O telefone tocou direto de Belo Horizonte, e vários médicos, indagando
o andamento do trabalho.
*Dr.
Valério Rodrigues na época secretário de Saúde da Prefeitura do
Recife (Médico).
Logo
cedo entrei em entendimento com o Cel. Cúrcio, e o Dr. Silvestre, os
trabalhos ficarão marcados para 15 horas.
Passei
uma noite péssima sonhei, que ao ser retirado o corpo eu via ossos
esmigalhados no lugar da cabeça, os destroços tinha cueca zorba
branca, e uma calça preta, e a dentadura tinha diversas obturações de
ouro.
Às
15 horas cheguei com o comissário Edmundo ao cemitério, o Dr.

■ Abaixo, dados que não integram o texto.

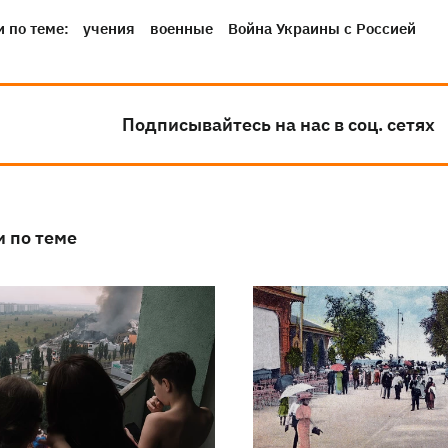
 по теме:
учения
военные
Война Украины с Россией
Подписывайтесь на нас в соц. сетях
и по теме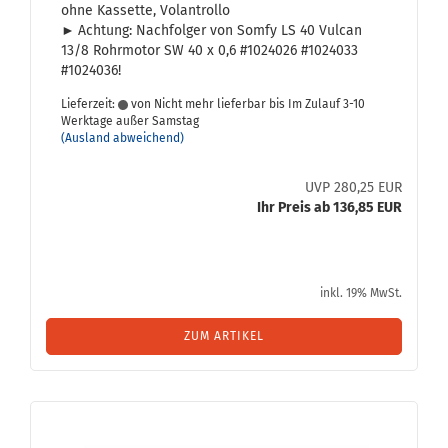
ohne Kas­set­te, Vo­l­an­trol­lo
►
Ach­tung: Nach­fol­ger von Somfy LS 40 Vul­can
13/8 Rohr­mo­tor SW 40 x 0,6 #1024026 #1024033
#1024036!
Lieferzeit:
von Nicht mehr lieferbar bis Im Zulauf 3-10
Werktage außer Samstag
(Ausland abweichend)
UVP 280,25 EUR
Ihr Preis ab 136,85 EUR
inkl. 19% MwSt.
ZUM ARTIKEL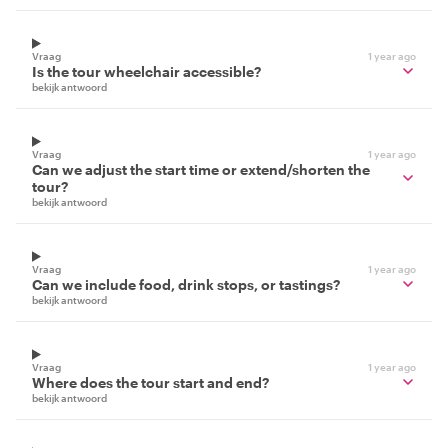
Vraag
1 year ago
Is the tour wheelchair accessible?
bekijk antwoord
Vraag
1 year ago
Can we adjust the start time or extend/shorten the
tour?
bekijk antwoord
Vraag
1 year ago
Can we include food, drink stops, or tastings?
bekijk antwoord
Vraag
1 year ago
Where does the tour start and end?
bekijk antwoord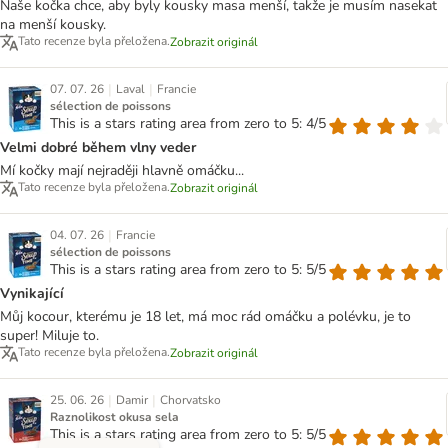
Naše kočka chce, aby byly kousky masa menší, takže je musím nasekat
na menší kousky.
Tato recenze byla přeložena.
Zobrazit originál
|
|
07. 07. 26
Laval
Francie
sélection de poissons
This is a stars rating area from zero to 5: 4/5
Velmi dobré během vlny veder
Mí kočky mají nejraději hlavně omáčku...
Tato recenze byla přeložena.
Zobrazit originál
|
04. 07. 26
Francie
sélection de poissons
This is a stars rating area from zero to 5: 5/5
Vynikající
Můj kocour, kterému je 18 let, má moc rád omáčku a polévku, je to
super! Miluje to.
Tato recenze byla přeložena.
Zobrazit originál
|
|
25. 06. 26
Damir
Chorvatsko
Raznolikost okusa sela
This is a stars rating area from zero to 5: 5/5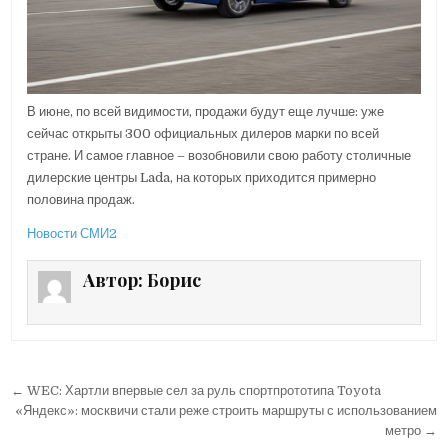
В июне, по всей видимости, продажи будут еще лучше: уже
сейчас открыты 300 официальных дилеров марки по всей
стране. И самое главное – возобновили свою работу столичные
дилерские центры Lada, на которых приходится примерно
половина продаж.
Новости СМИ2
Автор:
Борис
← WEC: Хартли впервые сел за руль спортпрототипа Toyota
Н
«Яндекс»: москвичи стали реже строить маршруты с использованием
а
метро →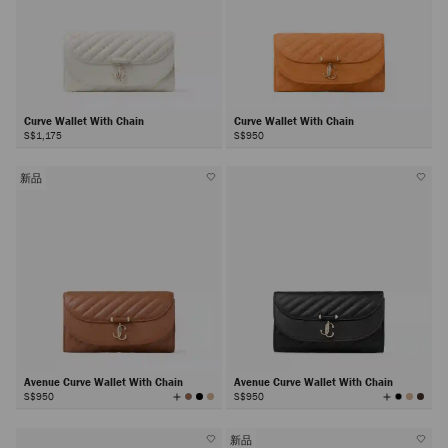
Curve Wallet With Chain
Curve Wallet With Chain
S$1,175
S$950
新品
Avenue Curve Wallet With Chain
Avenue Curve Wallet With Chain
查
查
S$950
S$950
看
看
所
所
有
有
顏
顏
色
色
新品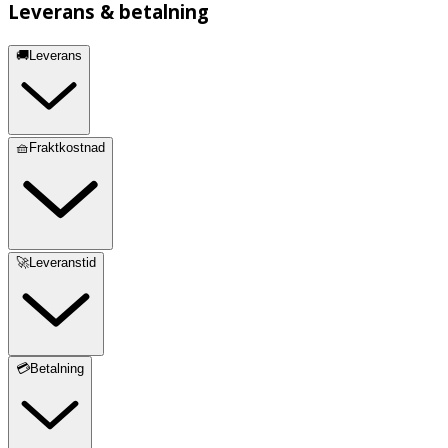
Leverans & betalning
🚚Leverans
🧺Fraktkostnad
🚀Leveranstid
💳Betalning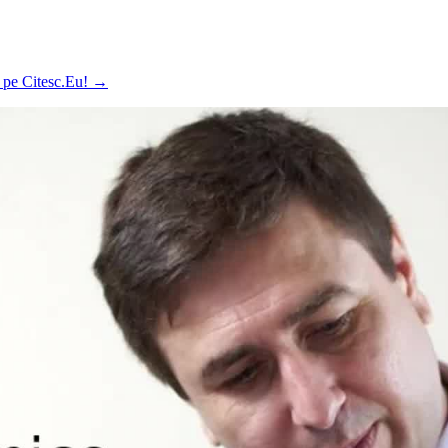
ă pe Citesc.Eu!
→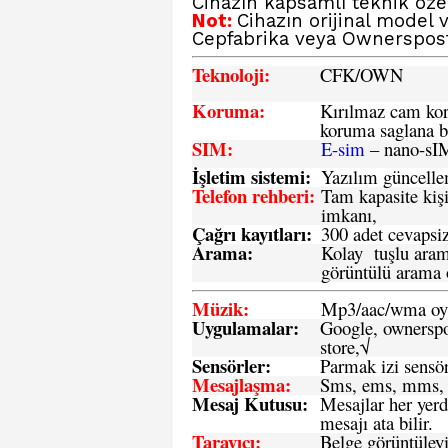
Cihazın kapsamlı teknik özell
Not:
Cihazın orijinal model 
Cepfabrika veya Ownerspos
Teknoloji:
CFK
/OWN
Koruma:
Kırılmaz cam koru
koruma saglana bi
SIM
:
E-sim
– nano-sI
İşletim sistemi
:
Yazılım güncelleme
Telefon rehberi
:
Tam kapasite kişi
imkanı,
Çağrı kayıtları
:
300 adet cevapsiz
Arama:
Kolay tuşlu arama
görüntülü arama ö
Müzik:
Mp3/aac/wma oyn
Uygulamalar:
Google, ownerspos
store,√
Sensö
rler
:
Parmak izi sensör
Mesajlaşma
:
Sms, ems, mms, 
Mesaj Kutusu:
Mesajlar her yerd
mesajı ata bilir.
Tarayıcı
:
Belge görüntüleyi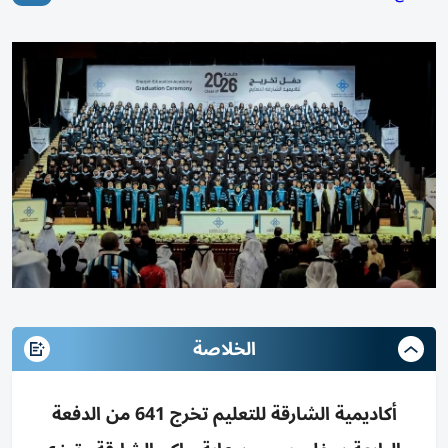
الخلاصة
أكاديمية الشارقة للتعليم تخرج 641 من الدفعة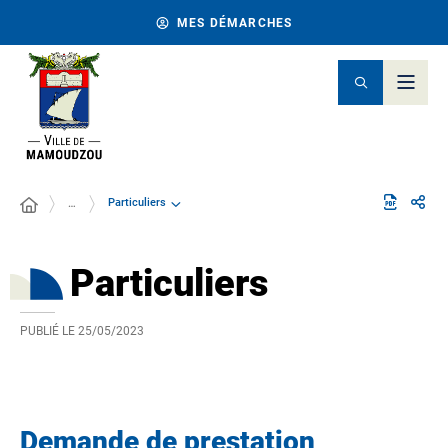
MES DÉMARCHES
Particuliers
…
Particuliers
PUBLIÉ LE
25/05/2023
Demande de prestation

Ipiranga, exigia o laudo para iniciar a exumação, em fim foi ao cartório
da Várzea com os funcionários da agência funerária, e ao voltar me
disse “vai ser feita a exumação, mas por outro médico, depois de 40
anos de serviço, pela primeira vez me recuso a fazer um serviço por não
estar de acordo com o laudo, a causa mortis não é a que reza o laudo,
onde estão as fotografias dos corpos. Houve insistência de várias
pessoas, mas não atendeu, eu disse-lhe que o entendia por isso o
respeitava. Ao que respondeu, que qualquer leigo, sentiria a
facciosidade do laudo.
Às
10 para as três cheguei ao cemitério, às três chegou o médico
Nivaldo Ribeiro, o comissário Edmundo. Às 15:10 começaram os trabalhos,
o coveiro Malaquias dirigia a equipe, Sr. Barbosa (da Casa Batista),
Galeno Guaraná (administrador do cemitério) assistíamos. Apareceu
o corpo em um caixão sem tampa, começou a lavagem, tomei um choque,
no lugar da cabeça estava ossos espatifados, a dentadura ao lado,
tinha várias obturações de ouro, calças escuras, cueca Zorba,
meias pretas. O corpo era um patê, os ossos todos partidos, a
mão contorcida, para trás dos pés quebrados, e a cabeça
esfarelada.
Às
16:10 concluído o trabalho, colocaram pó de serra, envolveram os
restos do rapaz em um plástico, depois em uma lona e colocaram no caixão,
o comentário entre os coveiros era, “também esse defunto chegou aqui
que nem papa! Foi muito pau e muita bala!”.
Os
restos seguiram para a casa funerária, e eu para minha residência,
convicta que o rapaz foi escapelado pois os cabelos estavam ao lado.
Passei
a manhã ocupadíssima na repartição. Liguei várias vezes para a Casa
Batista, procurando saber andamento, do encaminhamento do corpo.
Às
17 horas recebo um telegrama do comissário Edmundo, me avisando que
ainda não tinham ido apanhar o ofício para o embarque de uma funerária.
Localizo
Seu Barbosa, e diz não ser possível a viagem porque teve o maior
problema para adquirir o atestado de óbito que recebeu ordem do IV Exército
para não viajar e depois para viajar.
Comuniquei
o fato ao Dr. Osvaldo, e a família de Zé Carlos Mata-Machado.
Estou
bem ruim de saúde, os médicos continuam a dar diagnósticos
desencontrados. As prisões continuam revestidas de violências.